Trecho do texto »
--------------------

A chuva volta a ganhar força em áreas do Sul e do Sudeste nesta quarta-feira (26), enquanto o calor e o tempo seco continuam predominando em boa parte do Centro-Oeste. Segundo a Climatempo, a combinação entre umidade e sistemas de baixa pressão aumenta a instabilidade em áreas importantes para a produção agrícola.
A meteorologista da Climatempo Lívia Caetano alerta para possíveis impactos nas atividades de campo, principalmente no Paraná, em São Paulo, Minas Gerais e Mato Grosso do Sul. A chuva pode interromper operações agrícolas, mas também contribui para a reposição da umidade do solo após períodos mais secos.
Sul
No Paraná, a atuação de um cavado em médios níveis da atmosfera, associada ao transporte de umidade e aos ventos em baixos e médios níveis, reforça as instabilidades. A previsão indica chuva moderada a forte em grande parte do estado, com possibilidade de temporais no noroeste.
Segundo Lívia, nas áreas produtoras paranaenses, a chuva pode provocar paralisações em campo, aumentar a umidade do solo e dificultar os tratos culturais do trigo e de outras culturas de inverno. O excesso de água também pode atrapalhar o preparo das áreas e as operações de semeadura do milho primeira safra e do feijão.

--------------------

Transcreva na íntegra o texto sobre a previsão de chuva no Sul e no Sudeste, sem alterar nenhuma palavra.

--------------------

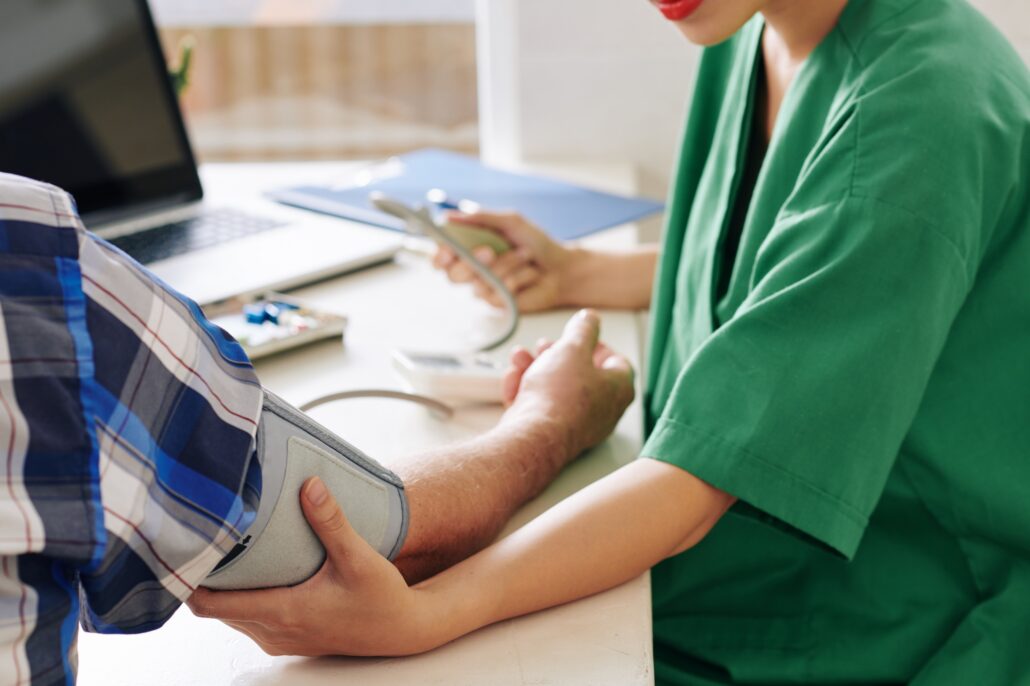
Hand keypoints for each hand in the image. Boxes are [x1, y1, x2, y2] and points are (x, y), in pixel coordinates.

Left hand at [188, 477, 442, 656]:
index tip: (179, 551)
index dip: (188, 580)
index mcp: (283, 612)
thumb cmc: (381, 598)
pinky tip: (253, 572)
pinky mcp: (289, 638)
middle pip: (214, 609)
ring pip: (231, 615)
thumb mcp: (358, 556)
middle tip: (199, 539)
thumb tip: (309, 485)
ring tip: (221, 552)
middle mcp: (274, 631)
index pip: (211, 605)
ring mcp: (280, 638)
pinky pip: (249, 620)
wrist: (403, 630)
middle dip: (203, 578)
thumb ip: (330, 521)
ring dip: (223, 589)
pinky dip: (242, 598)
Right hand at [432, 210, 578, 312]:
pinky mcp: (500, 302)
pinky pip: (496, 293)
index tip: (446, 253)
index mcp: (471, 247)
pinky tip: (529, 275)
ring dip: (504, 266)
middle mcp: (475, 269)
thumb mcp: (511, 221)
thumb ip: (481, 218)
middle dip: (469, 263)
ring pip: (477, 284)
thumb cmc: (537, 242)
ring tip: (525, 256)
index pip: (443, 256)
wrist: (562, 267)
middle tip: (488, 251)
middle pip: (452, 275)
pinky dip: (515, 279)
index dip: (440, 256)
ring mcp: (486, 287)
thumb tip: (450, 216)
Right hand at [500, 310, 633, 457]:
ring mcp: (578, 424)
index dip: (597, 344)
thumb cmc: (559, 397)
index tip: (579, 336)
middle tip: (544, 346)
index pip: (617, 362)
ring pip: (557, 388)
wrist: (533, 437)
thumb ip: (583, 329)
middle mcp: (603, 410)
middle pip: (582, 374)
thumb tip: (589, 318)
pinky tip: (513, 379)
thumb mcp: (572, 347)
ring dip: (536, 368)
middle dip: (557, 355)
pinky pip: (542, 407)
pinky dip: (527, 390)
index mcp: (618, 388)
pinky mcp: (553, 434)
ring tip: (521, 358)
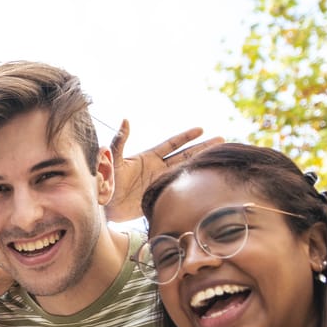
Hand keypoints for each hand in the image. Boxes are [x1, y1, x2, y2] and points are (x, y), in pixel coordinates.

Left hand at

--------------------

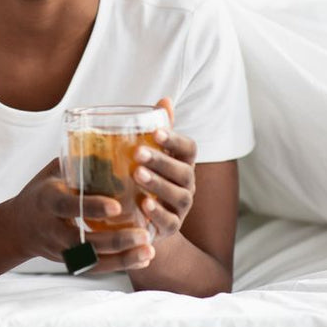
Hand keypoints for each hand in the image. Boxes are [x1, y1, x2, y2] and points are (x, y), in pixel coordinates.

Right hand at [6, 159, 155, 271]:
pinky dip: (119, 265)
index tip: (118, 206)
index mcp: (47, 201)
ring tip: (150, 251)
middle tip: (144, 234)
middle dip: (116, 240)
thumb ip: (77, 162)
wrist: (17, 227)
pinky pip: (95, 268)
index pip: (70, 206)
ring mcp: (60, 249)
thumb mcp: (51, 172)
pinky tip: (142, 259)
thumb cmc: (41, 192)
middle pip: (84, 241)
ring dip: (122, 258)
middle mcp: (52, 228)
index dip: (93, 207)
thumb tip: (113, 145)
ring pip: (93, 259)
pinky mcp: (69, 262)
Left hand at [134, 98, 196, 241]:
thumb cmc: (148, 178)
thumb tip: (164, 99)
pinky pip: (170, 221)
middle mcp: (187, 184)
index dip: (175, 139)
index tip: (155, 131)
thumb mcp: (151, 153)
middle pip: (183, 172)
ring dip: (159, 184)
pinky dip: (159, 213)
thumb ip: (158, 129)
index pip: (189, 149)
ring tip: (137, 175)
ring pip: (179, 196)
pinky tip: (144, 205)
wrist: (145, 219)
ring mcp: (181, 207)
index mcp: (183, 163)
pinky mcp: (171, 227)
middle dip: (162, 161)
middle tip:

--------------------

Resposta »
A chuva volta a ganhar força em áreas do Sul e do Sudeste nesta quarta-feira (26), enquanto o calor e o tempo seco continuam predominando em boa parte do Centro-Oeste. Segundo a Climatempo, a combinação entre umidade e sistemas de baixa pressão aumenta a instabilidade em áreas importantes para a produção agrícola.
A meteorologista da Climatempo Lívia Caetano alerta para possíveis impactos nas atividades de campo, principalmente no Paraná, em São Paulo, Minas Gerais e Mato Grosso do Sul. A chuva pode interromper operações agrícolas, mas também contribui para a reposição da umidade do solo após períodos mais secos.
Sul
No Paraná, a atuação de um cavado em médios níveis da atmosfera, associada ao transporte de umidade e aos ventos em baixos e médios níveis, reforça as instabilidades. A previsão indica chuva moderada a forte em grande parte do estado, com possibilidade de temporais no noroeste.
Segundo Lívia, nas áreas produtoras paranaenses, a chuva pode provocar paralisações em campo, aumentar a umidade do solo e dificultar os tratos culturais do trigo e de outras culturas de inverno. O excesso de água também pode atrapalhar o preparo das áreas e as operações de semeadura do milho primeira safra e do feijão.